13 Happy with the curvature, we moved on to fabricating the panels for each end.

1956 Ford F 100 Curving Sheet Metal

14 Again at CCHR, we used an electric bead roller with this former installed, to form a 45-degree radius on the edge of the panels. While a great starting point, this also then bent the steel back in the same plane as the panel, once radiused.

1956 Ford F 100 Rolled Edge Sheet Metal

15 Here's what we mean. The upper panel is straight out of the roller, while the lower panel is what we required, with a 90-degree radius. Here's how we did it…

1956 Ford F 100 Sheet Metal Clamped Between Pair Of Wooden Formers

16 We made a pair of wooden formers from ¾-inch plywood. Hardwood would have been better, but as we only intend to make two panels from these, plywood works. The lower former has a radiused edge, formed with a softpad on a grinder, then finished using sandpaper. With the steel clamped between the formers, and the whole shebang was clamped to the bench.

1956 Ford F 100 Hammering Edge Of Sheet Metal Clamped Between Pair Of Wooden Formers

17 The edge was then hammered over the former, until it reached 90 degrees.

1956 Ford F 100 Finished Sheet Metal Radius

18 The finished radius. The edge isn't straight, but doesn't have to be, as we'll be trimming it to fit the pan.

1956 Ford F 100 Finished Sheet Metal Panel

19 Here's the finished panel, with a good view of the lower former. As our pan curves through exactly 90 degrees, the same former could be flipper and used for the other panel.

1956 Ford F 100 Finished Sheet Metal Panel Trimmed To Fit

20 Trimmed to fit around the stake pocket, and filed straight to butt up to the pan, here's the panel looking from above.

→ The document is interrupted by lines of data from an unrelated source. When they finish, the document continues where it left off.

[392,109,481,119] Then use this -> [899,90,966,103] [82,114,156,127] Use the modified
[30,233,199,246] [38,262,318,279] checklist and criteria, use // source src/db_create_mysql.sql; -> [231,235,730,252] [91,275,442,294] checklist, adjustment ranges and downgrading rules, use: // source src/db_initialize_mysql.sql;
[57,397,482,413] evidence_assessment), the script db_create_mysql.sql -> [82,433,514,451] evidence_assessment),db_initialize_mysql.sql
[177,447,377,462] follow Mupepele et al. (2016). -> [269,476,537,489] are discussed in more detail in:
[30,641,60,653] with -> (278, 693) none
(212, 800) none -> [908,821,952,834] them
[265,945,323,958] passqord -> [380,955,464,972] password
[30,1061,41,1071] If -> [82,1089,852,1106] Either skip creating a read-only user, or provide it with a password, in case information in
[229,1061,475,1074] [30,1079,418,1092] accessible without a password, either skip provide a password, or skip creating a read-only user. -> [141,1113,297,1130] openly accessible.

1956 Ford F 100 Forming Sheet Metal Panel Welding Flange

21 Our final task was to form the weld flange where it'll attach to the bedside. We used Eastwood's bench top brake for this.

1956 Ford F 100 Sheet Metal Panel Clamped In Place

22 Clamped in place to check for fit, it's looking good so far.

1956 Ford F 100 Sheet Metal Panel Tack Welded

23 With everything lined up, we started tack welding the pieces together.

1956 Ford F 100 Sheet Metal Panel Plug Welded Flange

24 The weld flanges were plug welded through the old spot weld holes.

1956 Ford F 100 New Pan Clamped And Welded To Old Crossmember

25 With angle iron clamped across the upper edge of the new pan to prevent warpage, it was tack welded to the old crossmember.

1956 Ford F 100 New Pan Clamped And Seam Welded

26 It was then seam welded, but in short sections to avoid warpage.

1956 Ford F 100 Welds Ground Smooth

27 All welds were then ground smooth and sanded, except where the stake pocket joins the pan, as we'll be replacing the lower sections of the pockets.

1956 Ford F 100 Closing Panel

28 As we've raised the bed floor to clear the stepped chassis, we needed to make a closing panel for when the tailgate is open. We welded 1x1-inch angle across the old crossmember, ensuring the tailgate could close, welded short lengths of 1/8-inch plate vertically to the inner bedsides above the angle, then added 1/8-inch gussets to prevent the bedsides moving inward. We also welded a temporary brace across the bed rails.

1956 Ford F 100 Drilling And Tapping Angle

29 Ensuring they wouldn't interfere with the bed wood bolts, we drilled and tapped the angle, and the corresponding piece that will now bolt to the bed wood above this one, for ¼-28 bolts. The tape stops any tapping fluid from running down into the seam between the angle and the crossmember.

1956 Ford F 100 Closed Off Lower Skate Pocket

30 We also closed off the inner lower stake pocket (compare this to picture 28).

1956 Ford F 100 Closing Panel Bolted In Place

31 A closing panel was cut from the leftover 16-gauge steel, drilled and bolted in place using stainless Allen head bolts.